(Data entries)
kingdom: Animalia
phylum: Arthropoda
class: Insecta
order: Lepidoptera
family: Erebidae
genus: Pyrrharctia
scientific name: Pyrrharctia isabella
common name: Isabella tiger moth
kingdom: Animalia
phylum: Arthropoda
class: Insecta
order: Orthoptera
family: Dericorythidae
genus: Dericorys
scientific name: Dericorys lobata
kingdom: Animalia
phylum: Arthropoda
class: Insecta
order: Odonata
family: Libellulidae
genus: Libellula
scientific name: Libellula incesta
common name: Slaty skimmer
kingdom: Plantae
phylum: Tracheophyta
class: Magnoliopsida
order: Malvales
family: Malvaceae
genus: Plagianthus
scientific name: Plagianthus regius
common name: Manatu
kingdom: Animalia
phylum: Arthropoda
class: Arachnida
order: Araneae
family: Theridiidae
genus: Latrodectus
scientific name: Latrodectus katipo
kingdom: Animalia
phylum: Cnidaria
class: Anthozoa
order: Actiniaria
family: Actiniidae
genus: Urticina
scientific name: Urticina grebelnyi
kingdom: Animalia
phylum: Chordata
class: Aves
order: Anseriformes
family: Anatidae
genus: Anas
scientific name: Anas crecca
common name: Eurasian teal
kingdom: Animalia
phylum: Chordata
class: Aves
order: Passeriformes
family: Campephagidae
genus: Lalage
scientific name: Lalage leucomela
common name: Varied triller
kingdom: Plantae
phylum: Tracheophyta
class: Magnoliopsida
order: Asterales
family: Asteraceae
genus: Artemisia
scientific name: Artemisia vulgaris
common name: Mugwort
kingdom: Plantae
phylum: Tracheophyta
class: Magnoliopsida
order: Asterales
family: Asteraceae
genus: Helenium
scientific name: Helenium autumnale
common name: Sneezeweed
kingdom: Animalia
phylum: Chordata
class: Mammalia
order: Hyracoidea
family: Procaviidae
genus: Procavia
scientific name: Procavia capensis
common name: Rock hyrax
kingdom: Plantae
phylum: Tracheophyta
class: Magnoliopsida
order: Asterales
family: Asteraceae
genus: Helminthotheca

DIRECTIONS: Turn the lines above, from the line with "genus: Libellula" up to and including the line with "common name: Rock hyrax", into a JSON list of strings with one string per line and blank lines omitted. Leave out all other lines.

WRITTEN SOLUTION:
[
  "genus: Libellula",
  "scientific name: Libellula incesta",
  "common name: Slaty skimmer",
  "kingdom: Plantae",
  "phylum: Tracheophyta",
  "class: Magnoliopsida",
  "order: Malvales",
  "family: Malvaceae",
  "genus: Plagianthus",
  "scientific name: Plagianthus regius",
  "common name: Manatu",
  "kingdom: Animalia",
  "phylum: Arthropoda",
  "class: Arachnida",
  "order: Araneae",
  "family: Theridiidae",
  "genus: Latrodectus",
  "scientific name: Latrodectus katipo",
  "kingdom: Animalia",
  "phylum: Cnidaria",
  "class: Anthozoa",
  "order: Actiniaria",
  "family: Actiniidae",
  "genus: Urticina",
  "scientific name: Urticina grebelnyi",
  "kingdom: Animalia",
  "phylum: Chordata",
  "class: Aves",
  "order: Anseriformes",
  "family: Anatidae",
  "genus: Anas",
  "scientific name: Anas crecca",
  "common name: Eurasian teal",
  "kingdom: Animalia",
  "phylum: Chordata",
  "class: Aves",
  "order: Passeriformes",
  "family: Campephagidae",
  "genus: Lalage",
  "scientific name: Lalage leucomela",
  "common name: Varied triller",
  "kingdom: Plantae",
  "phylum: Tracheophyta",
  "class: Magnoliopsida",
  "order: Asterales",
  "family: Asteraceae",
  "genus: Artemisia",
  "scientific name: Artemisia vulgaris",
  "common name: Mugwort",
  "kingdom: Plantae",
  "phylum: Tracheophyta",
  "class: Magnoliopsida",
  "order: Asterales",
  "family: Asteraceae",
  "genus: Helenium",
  "scientific name: Helenium autumnale",
  "common name: Sneezeweed",
  "kingdom: Animalia",
  "phylum: Chordata",
  "class: Mammalia",
  "order: Hyracoidea",
  "family: Procaviidae",
  "genus: Procavia",
  "scientific name: Procavia capensis",
  "common name: Rock hyrax"
]